Holding it in for days or weeks. Seeing every slight, real or imagined, as a personal insult to one’s dignity. That was the hardest part. Holding it in when challenged by a rude waiter, or when cut off on the freeway, or when some pencilneck wanted to work in between sets. Thinking about calling up the power, but doing nothing. It took both iron discipline and strength of character, two qualities lacking in Beaut Miller.

Bigg also remembered what it felt like to let go, to give in to the wrath and damn the consequences, a feeling of orgasmic intensity. He could see it happening for Beaut. He almost felt sorry for Joe Crow, who appeared to be the focus of Beaut’s swelling rage, but not sorry enough to do anything about it. In fact, he thought, he might just enjoy it.

Joe Crow did not want to get hurt again. His feelings on the matter were quite definite. At this point, with the memory of his last beating painfully fresh in his mind, he would have done almost anything to avoid it—confess to crimes he had not committed, pay extortion money, run like a scared rabbit—whatever it took to remain pain-free. But in this situation, no words or promises, not even out-and-out groveling, would blunt Beaut’s rage.

Only one course of action suggested itself. Crow opened his hands and let the two sixty-pound dumbbells fall toward Beaut’s size-twelve Nikes.

Arling Biggie did not see Crow release the dumbbells, but he heard a soft snap and, simultaneously, the familiar thud of iron striking the rubber mat. Beaut’s mouth fell open. He folded at the waist and took a clumsy step back, letting go of Crow’s shirt. Crow leapt quickly aside. Beaut seemed to recover, starting toward Crow, but as he took his first step he collapsed with a groan and lay on the mat, clutching his right foot. The entire incident took no more than two seconds.
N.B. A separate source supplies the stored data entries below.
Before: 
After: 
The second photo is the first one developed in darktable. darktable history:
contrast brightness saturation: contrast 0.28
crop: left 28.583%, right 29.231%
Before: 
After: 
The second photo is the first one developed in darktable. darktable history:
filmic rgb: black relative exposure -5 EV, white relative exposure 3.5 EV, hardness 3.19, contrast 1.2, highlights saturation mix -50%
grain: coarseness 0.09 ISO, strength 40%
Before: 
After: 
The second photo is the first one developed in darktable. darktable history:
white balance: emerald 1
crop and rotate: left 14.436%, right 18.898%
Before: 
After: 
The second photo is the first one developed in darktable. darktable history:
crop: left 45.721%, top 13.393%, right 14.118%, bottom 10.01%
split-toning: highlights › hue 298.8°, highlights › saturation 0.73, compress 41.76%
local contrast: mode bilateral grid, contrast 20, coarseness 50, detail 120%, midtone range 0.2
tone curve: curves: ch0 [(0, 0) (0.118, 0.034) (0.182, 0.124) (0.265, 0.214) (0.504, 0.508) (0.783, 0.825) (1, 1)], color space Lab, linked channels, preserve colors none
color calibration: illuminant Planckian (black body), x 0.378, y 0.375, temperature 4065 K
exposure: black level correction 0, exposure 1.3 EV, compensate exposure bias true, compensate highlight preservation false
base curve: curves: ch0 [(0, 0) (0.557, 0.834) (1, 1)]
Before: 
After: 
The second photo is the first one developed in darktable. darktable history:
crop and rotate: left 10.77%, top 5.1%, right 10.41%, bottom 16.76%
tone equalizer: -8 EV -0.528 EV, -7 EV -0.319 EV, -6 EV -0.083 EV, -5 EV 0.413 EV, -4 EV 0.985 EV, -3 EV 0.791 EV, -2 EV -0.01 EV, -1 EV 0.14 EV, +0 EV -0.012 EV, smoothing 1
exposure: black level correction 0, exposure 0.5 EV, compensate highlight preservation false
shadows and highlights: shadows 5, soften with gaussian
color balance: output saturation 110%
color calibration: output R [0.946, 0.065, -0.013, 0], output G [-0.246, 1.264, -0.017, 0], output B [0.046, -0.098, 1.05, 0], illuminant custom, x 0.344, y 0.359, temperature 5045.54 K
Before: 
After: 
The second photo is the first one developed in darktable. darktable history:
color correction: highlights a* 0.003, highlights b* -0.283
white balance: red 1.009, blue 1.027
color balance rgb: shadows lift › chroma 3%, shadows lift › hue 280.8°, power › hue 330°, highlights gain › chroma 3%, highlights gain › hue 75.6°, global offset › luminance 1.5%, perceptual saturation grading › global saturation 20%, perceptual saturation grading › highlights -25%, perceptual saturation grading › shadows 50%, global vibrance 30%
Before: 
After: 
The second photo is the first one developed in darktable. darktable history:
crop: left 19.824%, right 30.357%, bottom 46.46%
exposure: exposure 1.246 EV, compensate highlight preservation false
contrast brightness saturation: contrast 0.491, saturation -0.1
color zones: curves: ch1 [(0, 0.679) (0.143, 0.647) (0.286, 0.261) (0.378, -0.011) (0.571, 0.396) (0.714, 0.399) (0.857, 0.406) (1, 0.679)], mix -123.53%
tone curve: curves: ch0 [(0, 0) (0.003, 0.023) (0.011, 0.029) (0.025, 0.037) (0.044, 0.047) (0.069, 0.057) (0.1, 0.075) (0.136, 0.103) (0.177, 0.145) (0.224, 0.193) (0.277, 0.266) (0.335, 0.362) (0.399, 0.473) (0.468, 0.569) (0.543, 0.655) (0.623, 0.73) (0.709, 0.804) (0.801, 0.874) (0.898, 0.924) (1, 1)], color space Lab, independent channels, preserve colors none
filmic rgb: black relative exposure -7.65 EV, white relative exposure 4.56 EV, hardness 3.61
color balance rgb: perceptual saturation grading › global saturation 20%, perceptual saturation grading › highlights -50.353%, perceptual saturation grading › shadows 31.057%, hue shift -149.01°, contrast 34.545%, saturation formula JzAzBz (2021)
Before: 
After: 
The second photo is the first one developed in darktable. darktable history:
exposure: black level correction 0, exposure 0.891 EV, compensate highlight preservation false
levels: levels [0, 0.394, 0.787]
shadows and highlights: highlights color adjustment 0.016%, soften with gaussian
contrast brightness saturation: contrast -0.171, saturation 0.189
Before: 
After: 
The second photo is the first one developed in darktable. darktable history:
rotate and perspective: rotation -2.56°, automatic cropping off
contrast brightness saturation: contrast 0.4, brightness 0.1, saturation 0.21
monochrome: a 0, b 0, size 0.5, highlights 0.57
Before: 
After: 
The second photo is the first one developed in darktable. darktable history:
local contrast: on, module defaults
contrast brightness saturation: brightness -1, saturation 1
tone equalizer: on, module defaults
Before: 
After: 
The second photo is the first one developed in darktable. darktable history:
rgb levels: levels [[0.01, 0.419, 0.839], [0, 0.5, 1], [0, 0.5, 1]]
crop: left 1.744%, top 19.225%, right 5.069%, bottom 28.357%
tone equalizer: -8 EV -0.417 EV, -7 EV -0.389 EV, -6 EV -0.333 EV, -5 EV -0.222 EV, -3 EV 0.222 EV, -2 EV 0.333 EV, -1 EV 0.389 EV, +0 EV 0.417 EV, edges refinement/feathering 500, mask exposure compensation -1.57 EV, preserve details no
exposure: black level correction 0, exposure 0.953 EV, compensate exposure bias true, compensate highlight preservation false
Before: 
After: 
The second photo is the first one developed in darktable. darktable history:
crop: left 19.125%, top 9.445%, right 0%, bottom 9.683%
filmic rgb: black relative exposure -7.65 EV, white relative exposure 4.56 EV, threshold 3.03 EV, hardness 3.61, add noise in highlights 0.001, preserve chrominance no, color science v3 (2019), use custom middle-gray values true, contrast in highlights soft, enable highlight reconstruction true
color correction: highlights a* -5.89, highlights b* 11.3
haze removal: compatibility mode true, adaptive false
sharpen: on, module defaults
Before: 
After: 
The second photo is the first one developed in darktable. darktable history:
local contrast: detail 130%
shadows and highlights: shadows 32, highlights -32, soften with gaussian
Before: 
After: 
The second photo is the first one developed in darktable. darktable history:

Bigg sighed and shook his head. He’d liked to have seen Crow take the worst of it, but this was not all bad. Beaut had needed taking down, too. One thing Bigg had learned in his forty-eight years, you take what you can get. He walked over to Beaut, a faint smile on his lips, and asked him if he was all right.

Beaut said, through gritted teeth, “Fuck you.”

“That’s what I thought,” said Bigg.

Crow had backed a few yards away. He was breathing heavily, keeping his eyes on Beaut, his body tensed.

“I wouldn’t worry,” Bigg said. “I think you made your point.”

Crow said, “Was that your idea?”

“Me? Hell no. Beaut’s his own man, Crow.”

“Yeah, right.”

Bigg shrugged. Why should he care what Crow thought? Squatting beside Beaut, he asked him again if he was all right. “You gonna be able to walk, you think?”

Beaut tried to put weight on his foot and gasped.

“I believe you might have a fracture there, old buddy.”